While there has been decent revenue growth of 18 per cent for the company at Rs 2399 crore, the fact that they are sitting on idle assets in the power sector due to non-availability of gas in the East coast, is taking a huge toll on its profitability.
“Higher revenues from the operation of airports during the quarter aided by the revised tariff and UDF charges at DIAL resulted in significant improvement in the turnover which however, was adversely affected by the lower PLF in power plants due to non-availability of gas from KG basin,” said G M Rao, Group Chairman, GMR Infrastructure.
The company, along with other players who are hit by this factor, have been discussing with the relevant authorities to do a pooling mechanism with which the imported gas and locally available gas can be leveraged to fuel the projects. “The cost of the gas from this mechanism will double to $8.4 per MMBtu.
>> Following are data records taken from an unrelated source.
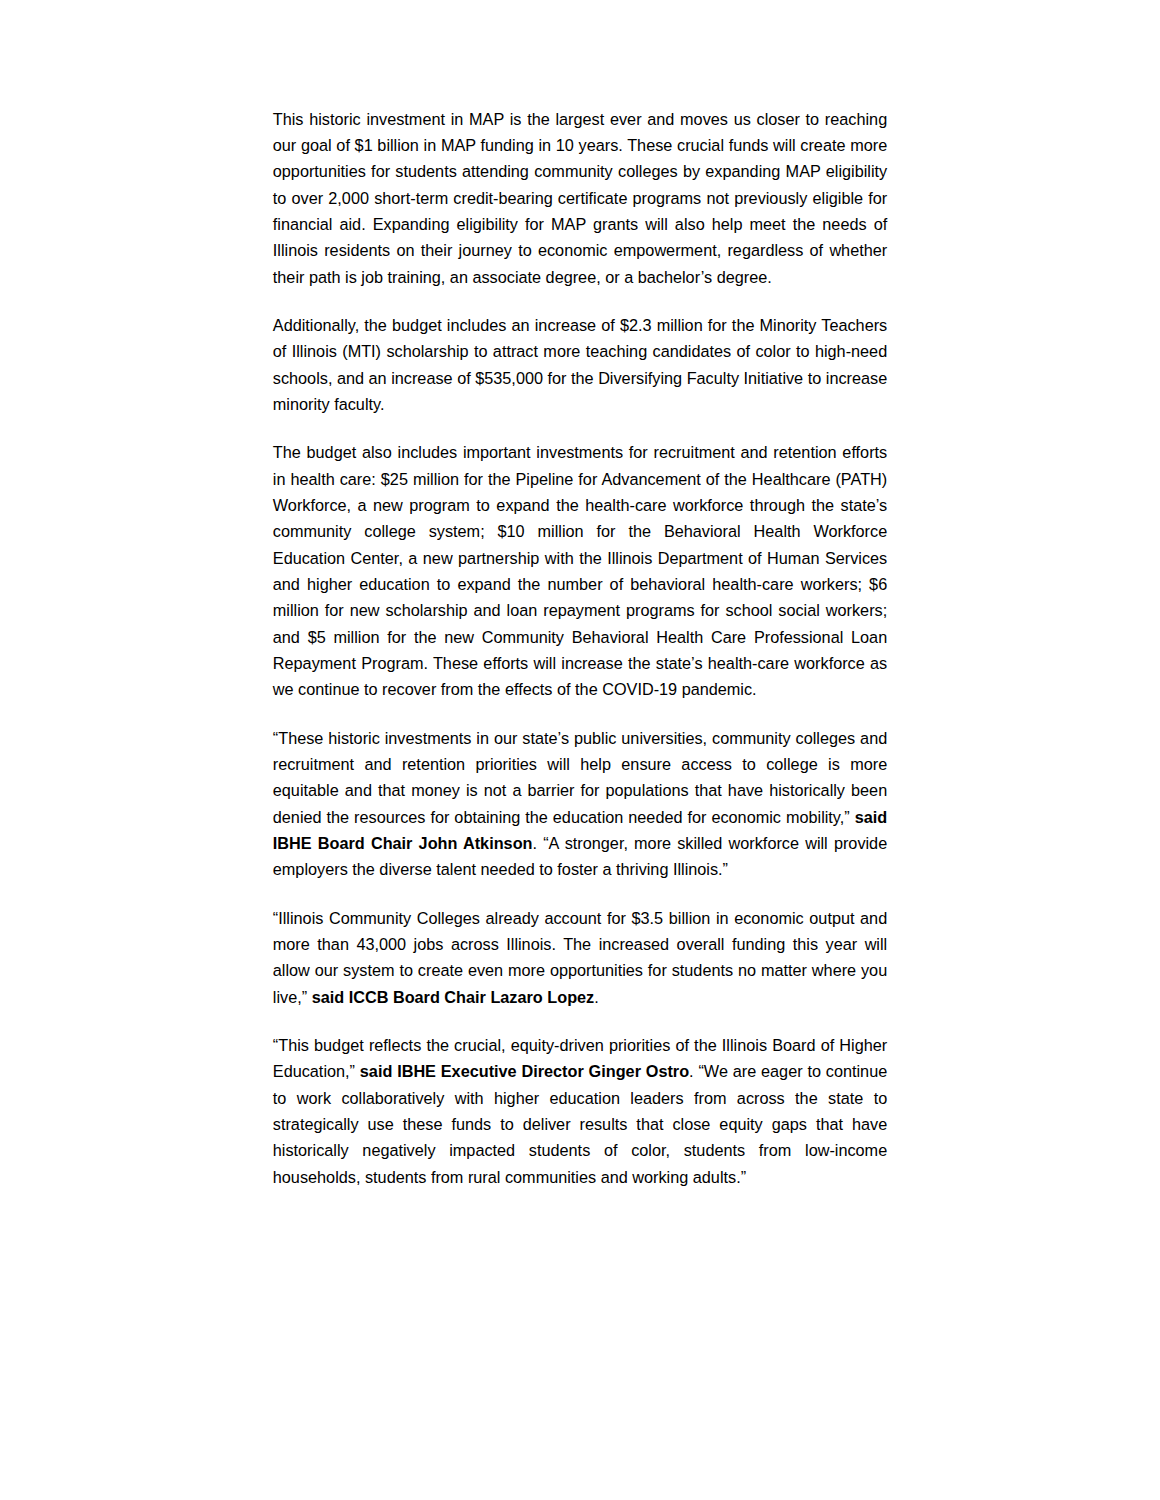This historic investment in MAP is the largest ever and moves us closer to reaching our goal of $1 billion in MAP funding in 10 years. These crucial funds will create more opportunities for students attending community colleges by expanding MAP eligibility to over 2,000 short-term credit-bearing certificate programs not previously eligible for financial aid. Expanding eligibility for MAP grants will also help meet the needs of Illinois residents on their journey to economic empowerment, regardless of whether their path is job training, an associate degree, or a bachelor’s degree.
Additionally, the budget includes an increase of $2.3 million for the Minority Teachers of Illinois (MTI) scholarship to attract more teaching candidates of color to high-need schools, and an increase of $535,000 for the Diversifying Faculty Initiative to increase minority faculty.
The budget also includes important investments for recruitment and retention efforts in health care: $25 million for the Pipeline for Advancement of the Healthcare (PATH) Workforce, a new program to expand the health-care workforce through the state’s community college system; $10 million for the Behavioral Health Workforce Education Center, a new partnership with the Illinois Department of Human Services and higher education to expand the number of behavioral health-care workers; $6 million for new scholarship and loan repayment programs for school social workers; and $5 million for the new Community Behavioral Health Care Professional Loan Repayment Program. These efforts will increase the state’s health-care workforce as we continue to recover from the effects of the COVID-19 pandemic.
“These historic investments in our state’s public universities, community colleges and recruitment and retention priorities will help ensure access to college is more equitable and that money is not a barrier for populations that have historically been denied the resources for obtaining the education needed for economic mobility,” said IBHE Board Chair John Atkinson. “A stronger, more skilled workforce will provide employers the diverse talent needed to foster a thriving Illinois.”
“Illinois Community Colleges already account for $3.5 billion in economic output and more than 43,000 jobs across Illinois. The increased overall funding this year will allow our system to create even more opportunities for students no matter where you live,” said ICCB Board Chair Lazaro Lopez.
“This budget reflects the crucial, equity-driven priorities of the Illinois Board of Higher Education,” said IBHE Executive Director Ginger Ostro. “We are eager to continue to work collaboratively with higher education leaders from across the state to strategically use these funds to deliver results that close equity gaps that have historically negatively impacted students of color, students from low-income households, students from rural communities and working adults.”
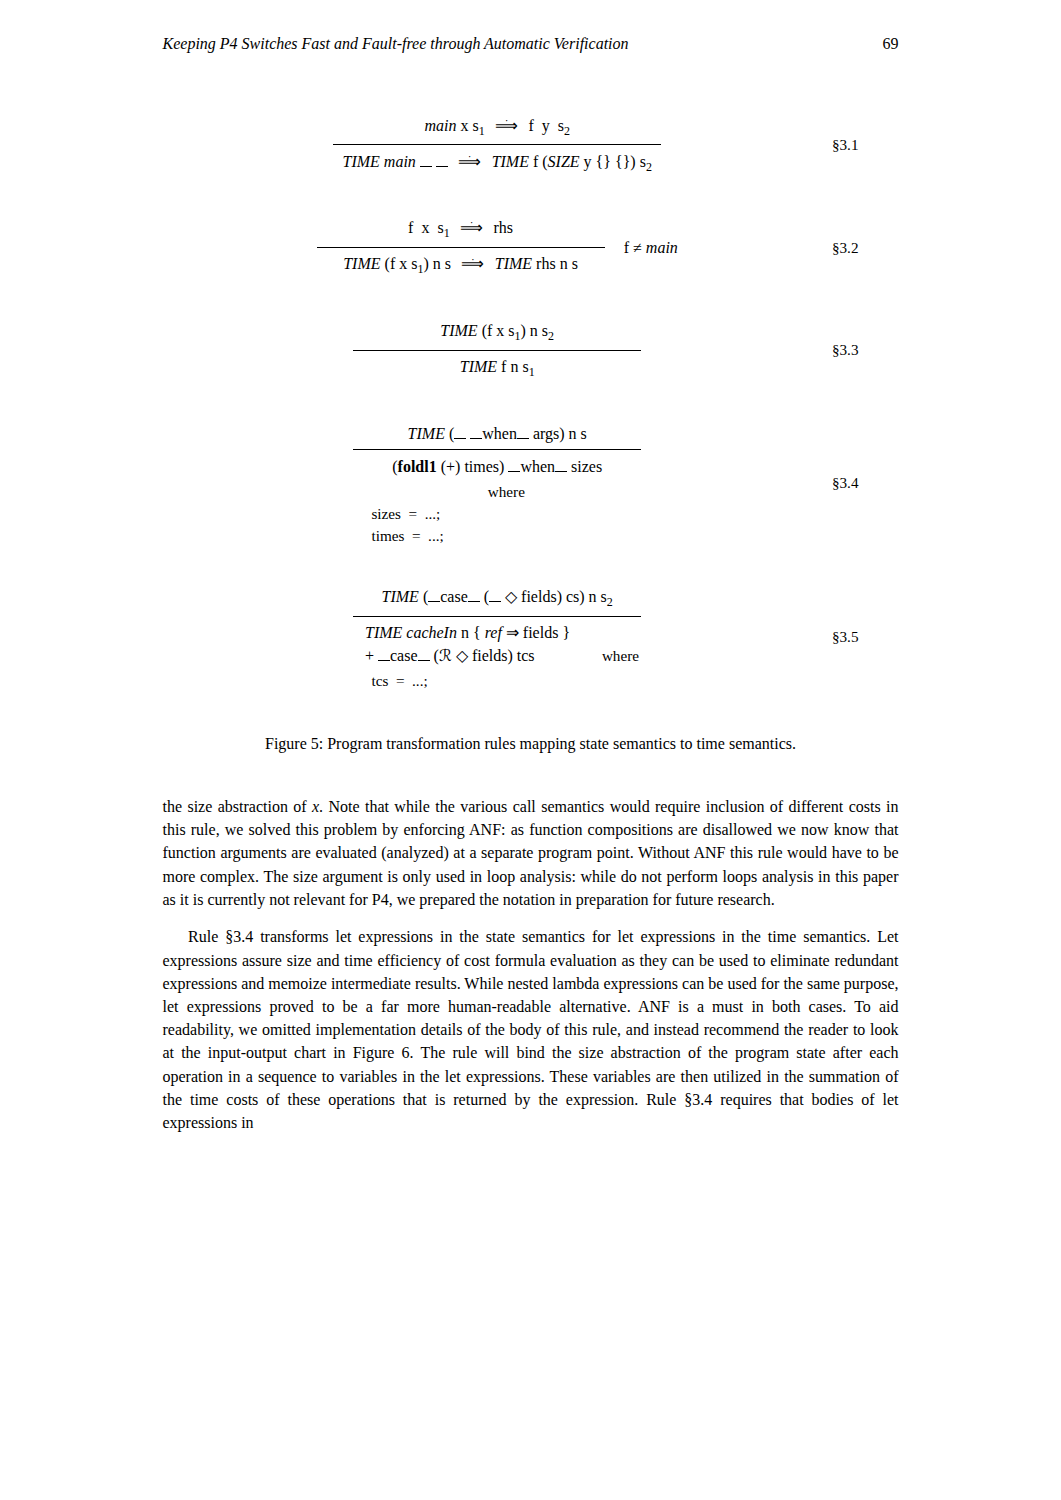Keeping P4 Switches Fast and Fault-free through Automatic Verification 69
main x s1 ⟹· f y s2 TIME main ⟹· TIME f (SIZE y {} {}) s2
§3.1
f x s1 ⟹· rhs TIME (f x s1) n s ⟹· TIME rhs n s f ≠ main
§3.2
TIME (f x s1) n s2 TIME f n s1
§3.3
TIME ( when args) n s (foldl1 (+) times) when sizes where
sizes = ...;
times = ...;
§3.4
TIME ( case ( ◇ fields) cs) n s2 TIME cacheIn n { ref ⇒ fields }
+ case (ℛ ◇ fields) tcs where
tcs = ...;
§3.5
Figure 5: Program transformation rules mapping state semantics to time semantics.
the size abstraction of x. Note that while the various call semantics would require inclusion of different costs in this rule, we solved this problem by enforcing ANF: as function compositions are disallowed we now know that function arguments are evaluated (analyzed) at a separate program point. Without ANF this rule would have to be more complex. The size argument is only used in loop analysis: while do not perform loops analysis in this paper as it is currently not relevant for P4, we prepared the notation in preparation for future research.
Rule §3.4 transforms let expressions in the state semantics for let expressions in the time semantics. Let expressions assure size and time efficiency of cost formula evaluation as they can be used to eliminate redundant expressions and memoize intermediate results. While nested lambda expressions can be used for the same purpose, let expressions proved to be a far more human-readable alternative. ANF is a must in both cases. To aid readability, we omitted implementation details of the body of this rule, and instead recommend the reader to look at the input-output chart in Figure 6. The rule will bind the size abstraction of the program state after each operation in a sequence to variables in the let expressions. These variables are then utilized in the summation of the time costs of these operations that is returned by the expression. Rule §3.4 requires that bodies of let expressions in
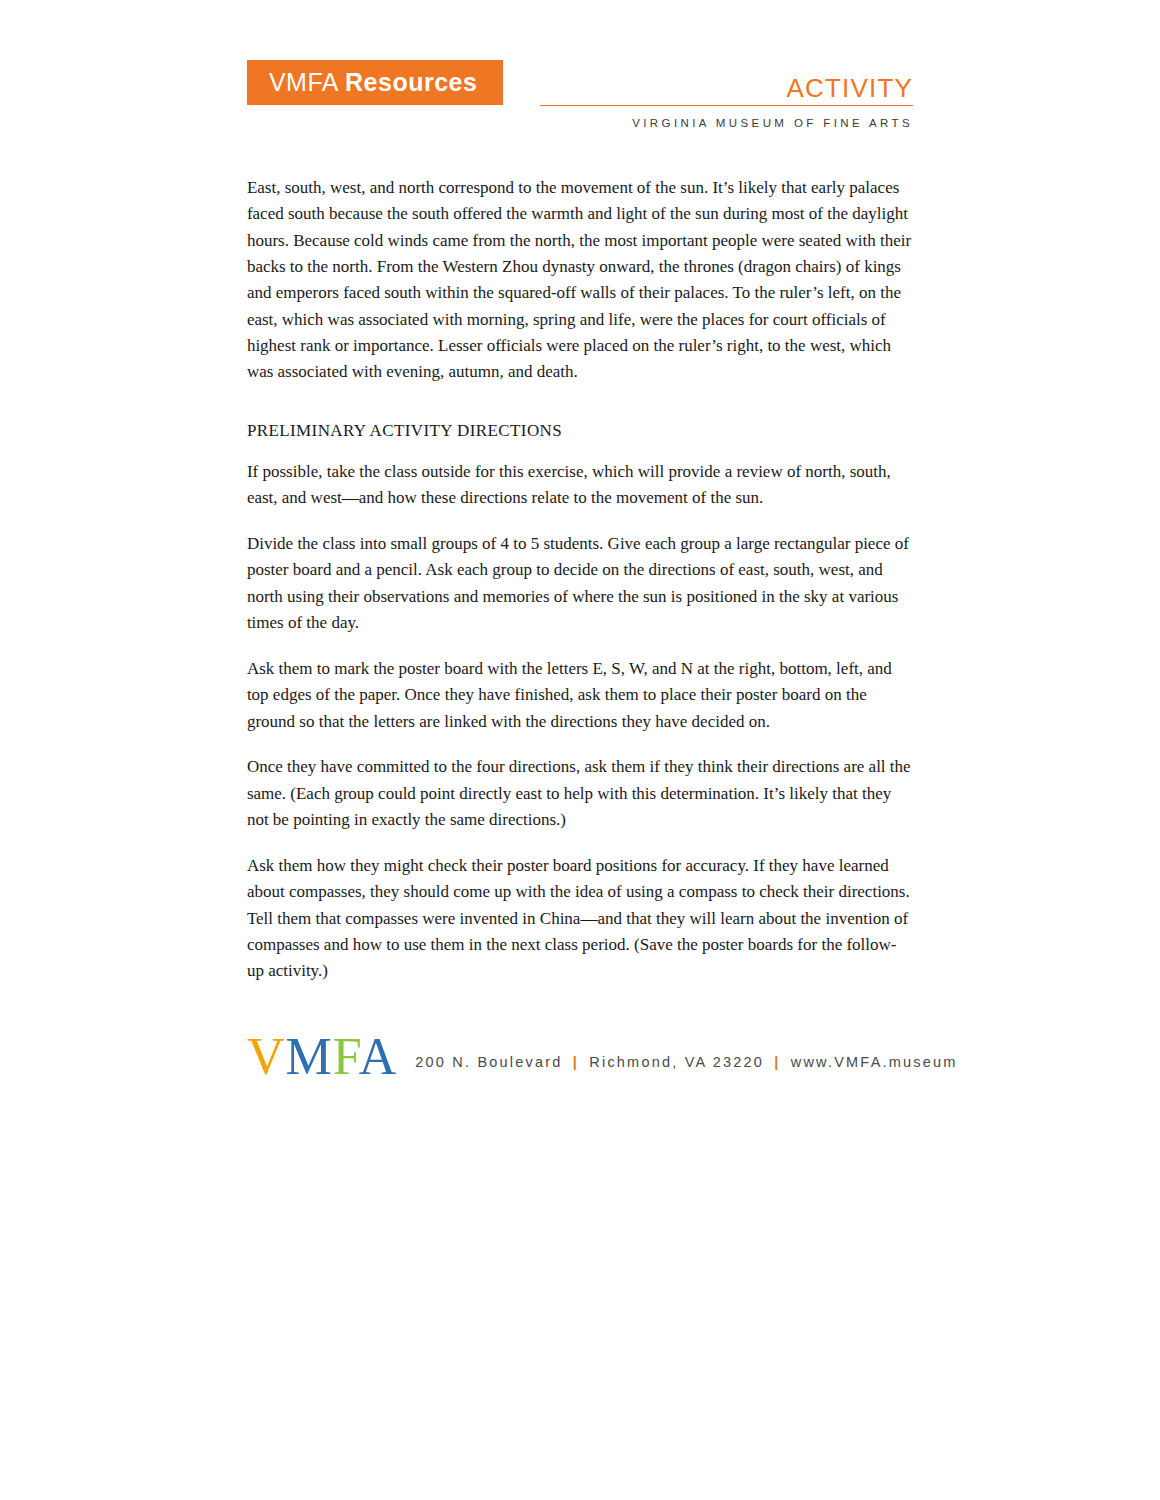VMFA Resources
ACTIVITY
Virginia Museum of Fine Arts
East, south, west, and north correspond to the movement of the sun. It’s likely that early palaces faced south because the south offered the warmth and light of the sun during most of the daylight hours. Because cold winds came from the north, the most important people were seated with their backs to the north. From the Western Zhou dynasty onward, the thrones (dragon chairs) of kings and emperors faced south within the squared-off walls of their palaces. To the ruler’s left, on the east, which was associated with morning, spring and life, were the places for court officials of highest rank or importance. Lesser officials were placed on the ruler’s right, to the west, which was associated with evening, autumn, and death.
Preliminary Activity Directions
If possible, take the class outside for this exercise, which will provide a review of north, south, east, and west—and how these directions relate to the movement of the sun.
Divide the class into small groups of 4 to 5 students. Give each group a large rectangular piece of poster board and a pencil. Ask each group to decide on the directions of east, south, west, and north using their observations and memories of where the sun is positioned in the sky at various times of the day.
Ask them to mark the poster board with the letters E, S, W, and N at the right, bottom, left, and top edges of the paper. Once they have finished, ask them to place their poster board on the ground so that the letters are linked with the directions they have decided on.
Once they have committed to the four directions, ask them if they think their directions are all the same. (Each group could point directly east to help with this determination. It’s likely that they not be pointing in exactly the same directions.)
Ask them how they might check their poster board positions for accuracy. If they have learned about compasses, they should come up with the idea of using a compass to check their directions. Tell them that compasses were invented in China—and that they will learn about the invention of compasses and how to use them in the next class period. (Save the poster boards for the follow-up activity.)
VMFA
200 N. Boulevard | Richmond, VA 23220 | www.VMFA.museum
Based on this, we may have to rework the PPA’s as well and we are looking at hiking it by around 55 per cent, if things sail through,” a senior official of GMR Group said.
GMR Infrastructure, currently has generating capacities of around 880 Mw, most of which are on based on gas, due to which the company has been facing intense pressure on its margins. “During the next two quarters, we should commission around 1600 Mw based on thermal fuel and that should offset the losses in the gas-based projects until the KG-basis issue is sorted out,” the official added.
The company, which is looking to deleverage its balance sheet which is under a debt of Rs 35,000 crore with a gearing of 3.2 times, has said that hopefully by end of this fiscal couple of key steps will be taken in this direction.